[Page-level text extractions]
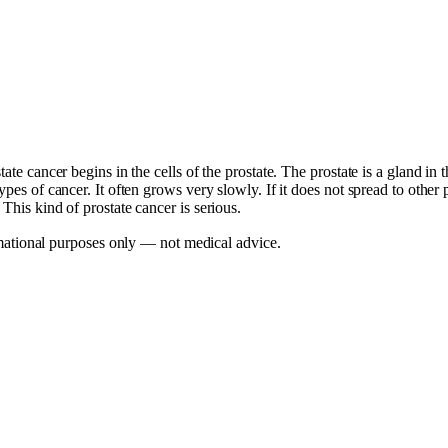
ate cancer begins in the cells of the prostate. The prostate is a gland in 
ypes of cancer. It often grows very slowly. If it does not spread to othe
This kind of prostate cancer is serious.
mational purposes only — not medical advice.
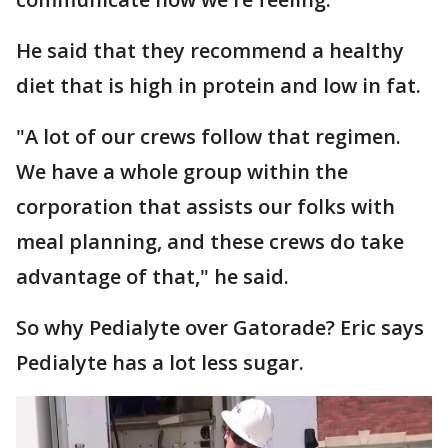
He said that they recommend a healthy
diet that is high in protein and low in fat.
"A lot of our crews follow that regimen.
We have a whole group within the
corporation that assists our folks with
meal planning, and these crews do take
advantage of that," he said.
So why Pedialyte over Gatorade? Eric says
Pedialyte has a lot less sugar.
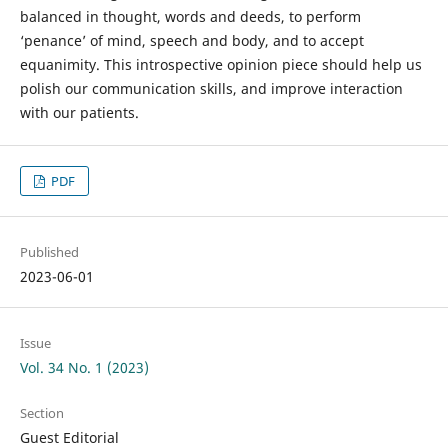
balanced in thought, words and deeds, to perform
‘penance’ of mind, speech and body, and to accept
equanimity. This introspective opinion piece should help us
polish our communication skills, and improve interaction
with our patients.
PDF
Published
2023-06-01
Issue
Vol. 34 No. 1 (2023)
Section
Guest Editorial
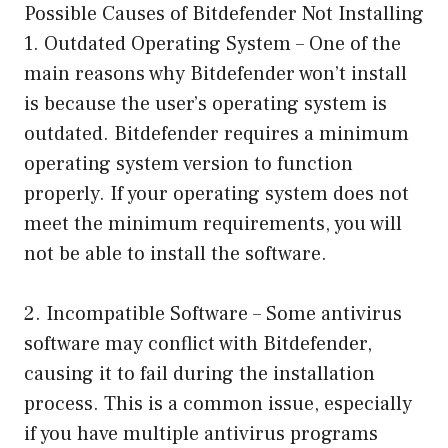
Possible Causes of Bitdefender Not Installing
1. Outdated Operating System – One of the
main reasons why Bitdefender won’t install
is because the user’s operating system is
outdated. Bitdefender requires a minimum
operating system version to function
properly. If your operating system does not
meet the minimum requirements, you will
not be able to install the software.
2. Incompatible Software – Some antivirus
software may conflict with Bitdefender,
causing it to fail during the installation
process. This is a common issue, especially
if you have multiple antivirus programs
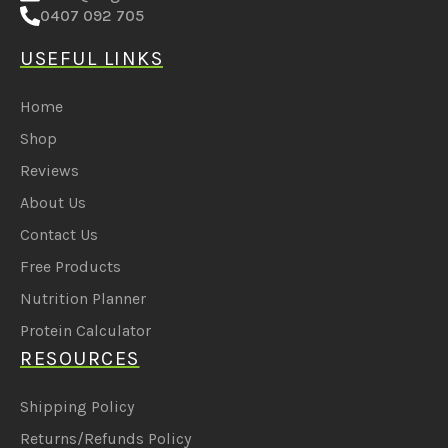
0407 092 705
USEFUL LINKS
Home
Shop
Reviews
About Us
Contact Us
Free Products
Nutrition Planner
Protein Calculator
RESOURCES
Shipping Policy
Returns/Refunds Policy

# [THE PROBLEM]
From top to bottom, restate the records above exactly and omit every picture.

# [WORKED SOLUTION]
ate cancer begins in the cells of the prostate. The prostate is a gland in 
ypes of cancer. It often grows very slowly. If it does not spread to othe
This kind of prostate cancer is serious.
mational purposes only — not medical advice.
He said that they recommend a healthy
diet that is high in protein and low in fat.
"A lot of our crews follow that regimen.
We have a whole group within the
corporation that assists our folks with
meal planning, and these crews do take
advantage of that," he said.
So why Pedialyte over Gatorade? Eric says
Pedialyte has a lot less sugar.
balanced in thought, words and deeds, to perform
‘penance’ of mind, speech and body, and to accept
equanimity. This introspective opinion piece should help us
polish our communication skills, and improve interaction
with our patients.
PDF
Published
2023-06-01
Issue
Vol. 34 No. 1 (2023)
Section
Guest Editorial
Possible Causes of Bitdefender Not Installing
1. Outdated Operating System – One of the
main reasons why Bitdefender won’t install
is because the user’s operating system is
outdated. Bitdefender requires a minimum
operating system version to function
properly. If your operating system does not
meet the minimum requirements, you will
not be able to install the software.
2. Incompatible Software – Some antivirus
software may conflict with Bitdefender,
causing it to fail during the installation
process. This is a common issue, especially
if you have multiple antivirus programs
0407 092 705
USEFUL LINKS
Home
Shop
Reviews
About Us
Contact Us
Free Products
Nutrition Planner
Protein Calculator
RESOURCES
Shipping Policy
Returns/Refunds Policy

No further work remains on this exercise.